### [EXERCISE OBJECTIVE]
Continue the text on Morocco's institutionalized orphans and early literacy from where it stops.

### [SOURCE TEXT]
--- START ---
American Academy of Pediatrics
Institutionalized orphans in Morocco face not only the trauma of abandonment, but also deprivation at an unimaginable level. Their basic survival needs are met, but catastrophically, they are deprived of relationships and experiences. The orphans are an isolated and marginalized group that miss out on a normal social, economic and cultural life.
From the very beginning, they are deprived of a dedicated caregiver. They have minimal opportunities to develop language and vocabulary – the foundation of literacy. There are rarely any books to be read, and no adults to read to them. Limited access to play, the outdoors, a stimulating environment, and a lack of social connections, hinder all aspects of healthy development.
The extreme deprivation faced by Morocco’s orphans in these early years leaves a lasting and detrimental impact. Early literacy skills build a foundation for school readiness and educational success, and the consequences of a poor foundation lasts a lifetime.
BLOOM’s Actions to Improve Early Literacy for Morocco’s Orphans
BLOOM Charity’s mission is to improve quality of life for institutionalized orphans in Morocco by focusing on their mental health and early childhood development. BLOOM’s key programs include 1) Magical PlayGardens to give orphans access to the outdoors and play, 2) Enrichment Classes including art, music, gardening and fitness in the PlayGardens, and 3) supporting and educating caregivers about early childhood development and learn-through-play activities.
--- END ---
### [DATASET ENTRIES]
--- START ---
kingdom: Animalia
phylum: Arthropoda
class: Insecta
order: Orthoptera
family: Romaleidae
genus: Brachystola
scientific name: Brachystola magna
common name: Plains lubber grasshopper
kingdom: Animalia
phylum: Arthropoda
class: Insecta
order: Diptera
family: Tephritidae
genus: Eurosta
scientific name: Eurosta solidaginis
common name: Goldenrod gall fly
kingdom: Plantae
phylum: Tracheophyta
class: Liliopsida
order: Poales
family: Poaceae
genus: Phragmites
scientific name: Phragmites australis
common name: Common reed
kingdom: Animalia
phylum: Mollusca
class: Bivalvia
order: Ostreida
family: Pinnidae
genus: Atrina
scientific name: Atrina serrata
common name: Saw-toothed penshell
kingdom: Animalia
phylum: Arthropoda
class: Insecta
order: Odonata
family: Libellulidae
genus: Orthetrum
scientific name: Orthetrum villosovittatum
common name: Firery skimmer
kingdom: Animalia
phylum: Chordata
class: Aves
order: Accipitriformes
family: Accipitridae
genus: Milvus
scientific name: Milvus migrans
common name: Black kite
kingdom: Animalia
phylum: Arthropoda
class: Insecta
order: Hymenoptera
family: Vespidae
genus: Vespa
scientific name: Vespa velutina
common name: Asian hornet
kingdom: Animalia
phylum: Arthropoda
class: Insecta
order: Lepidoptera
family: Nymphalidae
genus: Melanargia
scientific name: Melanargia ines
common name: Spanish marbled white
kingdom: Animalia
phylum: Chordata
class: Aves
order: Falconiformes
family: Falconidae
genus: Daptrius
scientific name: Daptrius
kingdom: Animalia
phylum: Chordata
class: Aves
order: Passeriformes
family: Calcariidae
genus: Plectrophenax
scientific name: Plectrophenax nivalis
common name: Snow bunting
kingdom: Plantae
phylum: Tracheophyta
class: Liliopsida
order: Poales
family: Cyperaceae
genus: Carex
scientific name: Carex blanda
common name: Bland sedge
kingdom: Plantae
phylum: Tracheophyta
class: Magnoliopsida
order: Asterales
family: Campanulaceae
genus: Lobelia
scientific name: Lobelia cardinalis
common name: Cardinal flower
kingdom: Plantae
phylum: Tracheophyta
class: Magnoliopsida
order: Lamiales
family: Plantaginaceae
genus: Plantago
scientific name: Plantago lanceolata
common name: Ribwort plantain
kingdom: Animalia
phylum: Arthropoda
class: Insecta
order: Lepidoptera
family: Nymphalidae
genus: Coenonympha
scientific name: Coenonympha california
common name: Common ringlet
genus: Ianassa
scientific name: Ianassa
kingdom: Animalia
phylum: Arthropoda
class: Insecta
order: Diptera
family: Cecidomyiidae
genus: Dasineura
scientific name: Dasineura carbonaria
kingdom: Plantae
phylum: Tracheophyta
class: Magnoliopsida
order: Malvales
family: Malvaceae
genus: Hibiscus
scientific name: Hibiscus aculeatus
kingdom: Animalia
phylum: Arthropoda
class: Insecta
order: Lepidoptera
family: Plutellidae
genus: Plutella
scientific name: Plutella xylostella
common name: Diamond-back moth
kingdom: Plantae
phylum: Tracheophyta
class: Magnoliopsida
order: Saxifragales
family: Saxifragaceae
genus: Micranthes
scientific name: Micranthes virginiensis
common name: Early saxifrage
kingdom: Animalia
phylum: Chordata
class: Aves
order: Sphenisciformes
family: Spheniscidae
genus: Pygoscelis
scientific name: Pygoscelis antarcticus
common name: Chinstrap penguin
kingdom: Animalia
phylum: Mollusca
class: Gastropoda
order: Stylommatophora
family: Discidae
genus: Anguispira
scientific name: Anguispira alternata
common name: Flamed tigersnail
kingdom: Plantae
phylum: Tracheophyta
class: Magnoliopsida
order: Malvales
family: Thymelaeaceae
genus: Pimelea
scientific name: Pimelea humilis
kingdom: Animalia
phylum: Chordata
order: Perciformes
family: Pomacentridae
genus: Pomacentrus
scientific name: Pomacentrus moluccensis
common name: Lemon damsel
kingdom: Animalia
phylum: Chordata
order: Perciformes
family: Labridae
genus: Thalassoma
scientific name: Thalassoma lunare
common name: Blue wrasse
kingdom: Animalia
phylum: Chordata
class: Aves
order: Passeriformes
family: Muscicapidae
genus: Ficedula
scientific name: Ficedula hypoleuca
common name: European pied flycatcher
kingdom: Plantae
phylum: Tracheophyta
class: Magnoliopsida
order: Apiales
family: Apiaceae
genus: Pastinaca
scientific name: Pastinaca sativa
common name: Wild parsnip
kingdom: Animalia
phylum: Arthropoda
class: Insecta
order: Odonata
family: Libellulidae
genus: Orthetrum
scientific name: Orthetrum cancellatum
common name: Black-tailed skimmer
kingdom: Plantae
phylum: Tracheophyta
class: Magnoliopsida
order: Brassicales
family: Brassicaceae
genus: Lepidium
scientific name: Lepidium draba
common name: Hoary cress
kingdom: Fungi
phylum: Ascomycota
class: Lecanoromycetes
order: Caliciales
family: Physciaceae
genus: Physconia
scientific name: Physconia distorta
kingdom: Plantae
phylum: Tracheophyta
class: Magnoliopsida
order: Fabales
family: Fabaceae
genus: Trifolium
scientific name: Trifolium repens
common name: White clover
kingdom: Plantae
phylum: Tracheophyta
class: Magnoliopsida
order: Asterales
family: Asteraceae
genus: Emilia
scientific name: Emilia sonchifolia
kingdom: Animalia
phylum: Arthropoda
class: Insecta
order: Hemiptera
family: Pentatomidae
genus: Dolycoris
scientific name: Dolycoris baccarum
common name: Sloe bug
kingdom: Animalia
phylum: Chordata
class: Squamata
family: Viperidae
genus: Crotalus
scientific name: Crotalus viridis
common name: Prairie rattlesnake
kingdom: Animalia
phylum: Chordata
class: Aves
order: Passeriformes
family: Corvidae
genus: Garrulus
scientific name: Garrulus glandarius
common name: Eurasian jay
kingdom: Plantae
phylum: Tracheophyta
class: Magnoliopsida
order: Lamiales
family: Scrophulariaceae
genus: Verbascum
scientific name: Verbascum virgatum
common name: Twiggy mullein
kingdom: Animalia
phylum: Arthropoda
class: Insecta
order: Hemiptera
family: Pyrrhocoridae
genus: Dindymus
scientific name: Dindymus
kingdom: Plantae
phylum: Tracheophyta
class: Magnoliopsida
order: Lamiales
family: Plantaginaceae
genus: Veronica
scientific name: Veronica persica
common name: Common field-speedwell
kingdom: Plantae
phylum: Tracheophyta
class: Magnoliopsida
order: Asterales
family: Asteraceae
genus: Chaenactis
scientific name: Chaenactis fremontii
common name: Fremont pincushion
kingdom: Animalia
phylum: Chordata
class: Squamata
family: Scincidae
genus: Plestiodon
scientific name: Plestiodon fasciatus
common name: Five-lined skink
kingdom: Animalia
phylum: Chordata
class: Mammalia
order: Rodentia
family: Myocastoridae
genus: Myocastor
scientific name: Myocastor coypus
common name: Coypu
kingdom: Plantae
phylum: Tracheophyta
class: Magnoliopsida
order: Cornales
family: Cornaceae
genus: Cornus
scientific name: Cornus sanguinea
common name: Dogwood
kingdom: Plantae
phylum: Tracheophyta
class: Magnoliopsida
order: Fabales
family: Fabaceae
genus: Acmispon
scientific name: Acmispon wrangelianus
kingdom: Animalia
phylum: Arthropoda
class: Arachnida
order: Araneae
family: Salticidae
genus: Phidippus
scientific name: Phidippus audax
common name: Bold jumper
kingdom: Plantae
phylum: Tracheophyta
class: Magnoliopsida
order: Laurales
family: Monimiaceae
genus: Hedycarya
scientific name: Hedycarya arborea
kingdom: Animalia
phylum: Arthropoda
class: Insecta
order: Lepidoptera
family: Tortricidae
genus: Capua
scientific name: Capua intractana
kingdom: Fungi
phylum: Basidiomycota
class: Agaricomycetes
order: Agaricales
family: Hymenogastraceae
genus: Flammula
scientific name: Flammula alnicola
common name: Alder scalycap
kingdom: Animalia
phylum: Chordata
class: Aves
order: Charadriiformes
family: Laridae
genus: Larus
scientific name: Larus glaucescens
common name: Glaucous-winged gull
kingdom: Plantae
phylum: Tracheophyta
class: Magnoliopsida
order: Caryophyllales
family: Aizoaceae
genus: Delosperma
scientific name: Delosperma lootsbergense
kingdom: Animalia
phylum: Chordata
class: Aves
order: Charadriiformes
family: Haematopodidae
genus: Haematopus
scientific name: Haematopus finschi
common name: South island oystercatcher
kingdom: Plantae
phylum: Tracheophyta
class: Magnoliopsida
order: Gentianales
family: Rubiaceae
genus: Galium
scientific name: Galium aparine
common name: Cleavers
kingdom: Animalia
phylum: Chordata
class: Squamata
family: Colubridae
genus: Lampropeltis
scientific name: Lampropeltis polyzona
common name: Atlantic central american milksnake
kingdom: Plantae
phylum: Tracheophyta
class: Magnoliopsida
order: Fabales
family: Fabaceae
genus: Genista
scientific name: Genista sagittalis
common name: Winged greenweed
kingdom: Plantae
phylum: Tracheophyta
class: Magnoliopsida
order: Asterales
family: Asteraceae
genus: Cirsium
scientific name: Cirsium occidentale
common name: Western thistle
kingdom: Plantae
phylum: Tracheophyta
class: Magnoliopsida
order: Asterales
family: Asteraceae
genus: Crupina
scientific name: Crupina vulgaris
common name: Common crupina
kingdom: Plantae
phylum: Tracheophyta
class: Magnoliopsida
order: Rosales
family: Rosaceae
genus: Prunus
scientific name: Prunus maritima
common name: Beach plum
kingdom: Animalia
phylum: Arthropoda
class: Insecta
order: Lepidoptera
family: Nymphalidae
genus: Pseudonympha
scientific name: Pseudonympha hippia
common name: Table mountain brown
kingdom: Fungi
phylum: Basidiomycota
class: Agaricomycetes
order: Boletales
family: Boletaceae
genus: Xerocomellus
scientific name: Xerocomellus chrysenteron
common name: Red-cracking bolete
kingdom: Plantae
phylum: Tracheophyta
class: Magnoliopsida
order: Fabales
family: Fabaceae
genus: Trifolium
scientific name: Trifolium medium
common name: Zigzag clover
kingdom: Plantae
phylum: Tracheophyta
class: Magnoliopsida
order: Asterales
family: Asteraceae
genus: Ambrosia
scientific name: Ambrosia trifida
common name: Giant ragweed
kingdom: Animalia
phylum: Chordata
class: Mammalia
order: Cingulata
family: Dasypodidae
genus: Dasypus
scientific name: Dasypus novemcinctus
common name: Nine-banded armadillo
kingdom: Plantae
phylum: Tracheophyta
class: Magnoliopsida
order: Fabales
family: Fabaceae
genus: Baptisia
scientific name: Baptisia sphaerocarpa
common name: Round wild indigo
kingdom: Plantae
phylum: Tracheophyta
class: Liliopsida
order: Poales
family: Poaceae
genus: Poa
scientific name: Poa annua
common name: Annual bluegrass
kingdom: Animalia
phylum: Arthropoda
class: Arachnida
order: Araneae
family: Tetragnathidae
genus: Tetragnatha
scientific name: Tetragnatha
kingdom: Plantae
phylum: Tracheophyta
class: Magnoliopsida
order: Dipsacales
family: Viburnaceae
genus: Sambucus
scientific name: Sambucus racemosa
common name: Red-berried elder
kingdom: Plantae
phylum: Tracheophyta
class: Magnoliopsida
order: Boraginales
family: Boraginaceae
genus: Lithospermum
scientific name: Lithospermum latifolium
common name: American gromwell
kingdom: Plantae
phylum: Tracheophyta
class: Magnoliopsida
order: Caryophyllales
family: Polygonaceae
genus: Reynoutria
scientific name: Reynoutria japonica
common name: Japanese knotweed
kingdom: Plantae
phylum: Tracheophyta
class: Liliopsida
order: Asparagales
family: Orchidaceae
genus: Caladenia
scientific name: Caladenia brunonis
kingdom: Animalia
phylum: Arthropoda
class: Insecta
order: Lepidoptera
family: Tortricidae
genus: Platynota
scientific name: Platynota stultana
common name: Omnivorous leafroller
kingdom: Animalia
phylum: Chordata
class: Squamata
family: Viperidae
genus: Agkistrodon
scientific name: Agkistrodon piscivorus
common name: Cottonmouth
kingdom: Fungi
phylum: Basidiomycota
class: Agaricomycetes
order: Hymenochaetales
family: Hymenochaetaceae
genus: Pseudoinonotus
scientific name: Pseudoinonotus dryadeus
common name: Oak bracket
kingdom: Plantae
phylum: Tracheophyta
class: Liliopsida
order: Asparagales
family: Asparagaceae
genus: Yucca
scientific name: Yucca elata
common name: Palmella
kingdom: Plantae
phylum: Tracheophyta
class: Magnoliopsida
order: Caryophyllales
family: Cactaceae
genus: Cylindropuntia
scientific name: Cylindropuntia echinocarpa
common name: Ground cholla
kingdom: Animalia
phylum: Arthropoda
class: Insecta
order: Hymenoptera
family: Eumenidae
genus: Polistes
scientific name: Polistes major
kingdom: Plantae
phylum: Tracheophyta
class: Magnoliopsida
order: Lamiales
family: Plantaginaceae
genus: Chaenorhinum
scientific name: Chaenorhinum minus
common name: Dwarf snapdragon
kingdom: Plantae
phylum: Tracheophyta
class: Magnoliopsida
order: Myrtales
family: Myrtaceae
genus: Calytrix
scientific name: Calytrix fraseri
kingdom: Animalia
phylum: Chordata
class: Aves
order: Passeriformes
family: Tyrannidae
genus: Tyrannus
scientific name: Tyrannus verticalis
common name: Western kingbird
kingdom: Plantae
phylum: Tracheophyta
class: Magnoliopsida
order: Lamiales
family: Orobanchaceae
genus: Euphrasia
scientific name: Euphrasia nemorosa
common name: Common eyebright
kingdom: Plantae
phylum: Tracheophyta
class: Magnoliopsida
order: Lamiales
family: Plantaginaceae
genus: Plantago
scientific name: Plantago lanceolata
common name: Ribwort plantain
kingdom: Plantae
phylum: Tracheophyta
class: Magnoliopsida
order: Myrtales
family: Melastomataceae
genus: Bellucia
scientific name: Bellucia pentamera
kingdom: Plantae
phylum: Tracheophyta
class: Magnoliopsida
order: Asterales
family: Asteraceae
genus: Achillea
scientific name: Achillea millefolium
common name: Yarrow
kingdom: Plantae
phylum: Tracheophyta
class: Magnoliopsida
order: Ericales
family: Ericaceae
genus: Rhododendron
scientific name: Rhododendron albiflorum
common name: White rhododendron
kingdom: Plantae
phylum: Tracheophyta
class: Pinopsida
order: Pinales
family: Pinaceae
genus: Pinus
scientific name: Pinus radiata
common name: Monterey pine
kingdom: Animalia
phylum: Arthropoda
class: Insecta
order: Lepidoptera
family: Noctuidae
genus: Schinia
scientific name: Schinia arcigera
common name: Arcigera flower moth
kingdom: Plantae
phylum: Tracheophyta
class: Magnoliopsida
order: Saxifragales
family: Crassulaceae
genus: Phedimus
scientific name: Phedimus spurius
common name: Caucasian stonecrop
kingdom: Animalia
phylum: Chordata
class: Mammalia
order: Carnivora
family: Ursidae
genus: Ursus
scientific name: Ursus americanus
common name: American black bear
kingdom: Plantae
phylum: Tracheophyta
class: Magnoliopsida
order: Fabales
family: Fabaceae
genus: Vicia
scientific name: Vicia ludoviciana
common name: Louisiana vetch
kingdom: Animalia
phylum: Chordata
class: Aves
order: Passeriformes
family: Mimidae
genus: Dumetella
--- END ---
### [ANSWER]
In a BLOOM PlayGarden the children are outdoors, stimulated, playing and interacting. When children communicate through play, they learn how language works. This allows them to start constructing literacy skills from the knowledge of spoken language. They eventually connect spoken language to written language and, in this way, the children develop literacy through play. Playtime in BLOOM’s Magical PlayGardens helps facilitate a strong foundation in language and early literacy.
BLOOM’s Enrichment Programs include instruction in art, music, gardening, yoga and even dental hygiene. The Enrichment Programs introduce the children to new language and concepts, building their vocabulary bank. Story-time in the PlayGarden develops their love of reading and exposes them to print. Fine and gross motor skills develop while the children exercise, build blocks and color – establishing a healthy foundation for future writers.
BLOOM also supports orphanage caregivers by providing an environment rich with resources and materials, in which they can engage with the children. Our PlayGardens are colorful, vibrant outdoor spaces, with so much to explore. BLOOM educates the caregivers about how to help children learn-through-play. Research shows that early literacy skills are best developed through talking, singing, reading, writing and playing. The child size tables and chairs BLOOM provided at the rooftop PlayGarden in Meknes have been a hit, and one can often find a caregiver reading to the children, telling them a story, singing songs or engaging in dramatic play.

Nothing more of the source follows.